Moi-même observatrice du domaine financier depuis un certain moment par le biais de mon métier, j’ai poussé un «oh!» bien senti lorsque la notification est apparue sur mon cellulaire. Et je ne suis pas la seule: Unsal Ozdilek, professeur et directeur de programme en Immobilier de l'UQAM, relate avoir été aussi surpris quand il a appris que le Mouvement Desjardins avait acquis les actions de DuProprio et de Purplebricks Canada pour la somme de 60,5 millions de dollars.
Or, ce n’est pas une transaction tout à fait champ gauche de la part de Desjardins. Au début de l’année, la coopérative s’est aventurée à l’extérieur du spectre financier de la propriété en devenant actionnaire majoritaire du site de soumission en rénovation RénoAssistance.
Ces deux acquisitions ne sont pas le fruit du hasard, mais plutôt l’exécution d’une stratégie de diversification, m’a confié Martin Brunelle, vice-président, croissance, acquisition et développement chez Desjardins. «Nous avons sondé nos membres pour savoir ce qui les préoccupe dans leur vie de tous les jours, et le milieu de vie a été l’une des réponses les plus fréquentes. Ils nous ont dit que c’est compliqué d’avoir une propriété; il y a beaucoup d’intervenants. Nous voulons rendre tout ce processus plus simple pour eux.»
Et les consommateurs dans tout ça?
Tout cela soulève évidemment des questions, notamment en ce qui concerne les conséquences sur les consommateurs. Quel sera le rôle de Desjardins lorsqu’un acheteur et un vendeur concluent une transaction immobilière? Devront-ils absolument faire affaire avec Desjardins pour leur financement et leur assurance?
Martin Brunelle m’assure que non. «Ce sera toujours au choix du consommateur», dit-il. Il affirme que la coopérative n’a pas non plus l’intention d’offrir des incitatifs aux clients de DuProprio pour choisir leurs produits financiers, qu’elle mise plutôt sur la facilité pour les attirer.
Et même si les activités de DuProprio et de Desjardins demeurent indépendantes les unes des autres, il n’est pas farfelu de penser que les deux entreprises voudront s’entraider. Un employé de DuProprio pourrait suggérer fortement à un client de faire affaire avec Desjardins pour son financement, par exemple. En téléconférence, Guy Cormier, président et chef de la direction de Desjardins, a affirmé que tout se ferait dans les règles de l’art, conformément à la réglementation en matière de référencement de client.
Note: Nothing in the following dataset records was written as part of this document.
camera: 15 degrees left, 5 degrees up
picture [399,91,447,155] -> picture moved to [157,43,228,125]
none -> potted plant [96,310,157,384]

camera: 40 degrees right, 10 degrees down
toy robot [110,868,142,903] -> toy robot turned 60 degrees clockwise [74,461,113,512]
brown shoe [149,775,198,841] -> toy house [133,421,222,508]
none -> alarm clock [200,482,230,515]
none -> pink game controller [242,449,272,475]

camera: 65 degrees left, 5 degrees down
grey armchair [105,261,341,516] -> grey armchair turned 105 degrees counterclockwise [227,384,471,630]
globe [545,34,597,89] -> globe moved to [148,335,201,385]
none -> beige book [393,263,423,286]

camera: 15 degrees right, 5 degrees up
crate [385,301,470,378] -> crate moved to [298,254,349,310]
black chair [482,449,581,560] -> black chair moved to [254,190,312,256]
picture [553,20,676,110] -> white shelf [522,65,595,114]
Malgré tout, le professeur en immobilier croit que cela laisse place à la possibilité de conflits d’intérêts.
Une poussée dans le dos de DuProprio
Pour vous donner un portrait de chacune des parties en cause, quelques chiffres: DuProprio prétend représenter 20 % des transactions immobilières, alors que Desjardins détient 38 % du portefeuille hypothécaire au Québec.
Maintenant, avec un géant dans le dos, DuProprio pourrait bien accroître ses parts de marché, estime Unsal Ozdilek. «Quand le marché immobilier est en santé, tous les joueurs y trouvent leur compte. C’est lorsqu’il va moins bien, que la concurrence est forte et que les prix des propriétés baissent que les consommateurs deviennent moins enclins à payer une commission sur leur propriété. Les courtiers ne voient pas cette acquisition d’un bon œil.»
Malgré cela, Guy Cormier soutient que Desjardins ne veut pas rivaliser avec les courtiers immobiliers, «qu’il y a de la place pour tout le monde». C’est que l’institution financière détient de nombreuses ententes avec des firmes immobilières qu’elle entend honorer.
Pour l’instant, il est encore difficile d’évaluer à quel point la transaction va bouleverser le marché immobilier. Et les experts ne voient pas que cela changera beaucoup les choses pour les consommateurs. Cependant, une chose est certaine: le grand gagnant de cette transaction, c’est Desjardins.